_Work to be completed_:
Look through the lines below; wherever the word "utente" appears, copy that line.

Saved entries
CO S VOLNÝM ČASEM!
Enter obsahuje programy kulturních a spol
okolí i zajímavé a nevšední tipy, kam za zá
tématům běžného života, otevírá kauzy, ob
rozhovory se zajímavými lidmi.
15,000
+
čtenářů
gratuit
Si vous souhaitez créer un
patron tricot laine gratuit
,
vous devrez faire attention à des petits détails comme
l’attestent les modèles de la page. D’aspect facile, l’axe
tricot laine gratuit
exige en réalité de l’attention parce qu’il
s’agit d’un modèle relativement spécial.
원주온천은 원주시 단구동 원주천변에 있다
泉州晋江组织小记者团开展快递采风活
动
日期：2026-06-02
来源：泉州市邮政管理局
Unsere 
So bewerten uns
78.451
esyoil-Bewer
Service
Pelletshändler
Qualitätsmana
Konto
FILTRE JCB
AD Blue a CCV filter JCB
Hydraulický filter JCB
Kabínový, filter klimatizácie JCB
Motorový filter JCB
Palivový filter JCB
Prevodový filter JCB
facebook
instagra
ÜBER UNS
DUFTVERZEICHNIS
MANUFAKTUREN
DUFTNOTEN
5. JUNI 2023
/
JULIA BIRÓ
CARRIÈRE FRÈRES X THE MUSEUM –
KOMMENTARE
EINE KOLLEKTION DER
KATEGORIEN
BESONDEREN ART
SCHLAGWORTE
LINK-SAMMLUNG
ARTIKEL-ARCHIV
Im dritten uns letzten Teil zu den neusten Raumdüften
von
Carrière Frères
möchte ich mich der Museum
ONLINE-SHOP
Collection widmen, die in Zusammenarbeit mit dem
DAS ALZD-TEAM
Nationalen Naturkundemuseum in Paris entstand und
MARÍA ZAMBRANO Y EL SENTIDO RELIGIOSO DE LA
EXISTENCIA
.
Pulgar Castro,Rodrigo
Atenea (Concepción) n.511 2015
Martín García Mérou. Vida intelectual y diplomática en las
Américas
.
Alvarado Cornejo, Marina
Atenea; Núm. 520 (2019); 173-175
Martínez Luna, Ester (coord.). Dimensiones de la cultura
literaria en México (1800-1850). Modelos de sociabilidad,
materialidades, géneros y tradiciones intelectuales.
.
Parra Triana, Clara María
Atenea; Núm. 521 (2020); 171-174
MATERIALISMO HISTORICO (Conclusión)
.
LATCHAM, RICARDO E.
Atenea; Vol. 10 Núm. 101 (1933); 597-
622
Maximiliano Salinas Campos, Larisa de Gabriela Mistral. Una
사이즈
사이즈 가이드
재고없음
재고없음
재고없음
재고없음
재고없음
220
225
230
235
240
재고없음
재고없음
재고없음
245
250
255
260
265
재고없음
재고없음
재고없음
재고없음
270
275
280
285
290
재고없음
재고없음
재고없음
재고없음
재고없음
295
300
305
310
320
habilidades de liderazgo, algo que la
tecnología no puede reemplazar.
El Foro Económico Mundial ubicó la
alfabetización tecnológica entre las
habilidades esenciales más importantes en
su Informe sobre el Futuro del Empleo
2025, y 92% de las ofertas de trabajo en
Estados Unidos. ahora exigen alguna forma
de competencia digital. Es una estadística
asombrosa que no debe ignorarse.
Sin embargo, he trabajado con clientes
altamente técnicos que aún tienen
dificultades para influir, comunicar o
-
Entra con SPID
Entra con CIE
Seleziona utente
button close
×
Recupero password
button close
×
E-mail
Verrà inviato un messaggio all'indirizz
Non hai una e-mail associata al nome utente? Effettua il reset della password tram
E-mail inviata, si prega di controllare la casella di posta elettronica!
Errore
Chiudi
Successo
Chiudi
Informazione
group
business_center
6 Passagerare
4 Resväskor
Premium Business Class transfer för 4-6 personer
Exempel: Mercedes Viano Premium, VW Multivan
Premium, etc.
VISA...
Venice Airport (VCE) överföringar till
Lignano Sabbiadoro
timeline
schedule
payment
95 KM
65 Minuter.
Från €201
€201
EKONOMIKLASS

_Written response_:
Seleziona utente
Non hai una e-mail associata al nome utente? Effettua il reset della password tram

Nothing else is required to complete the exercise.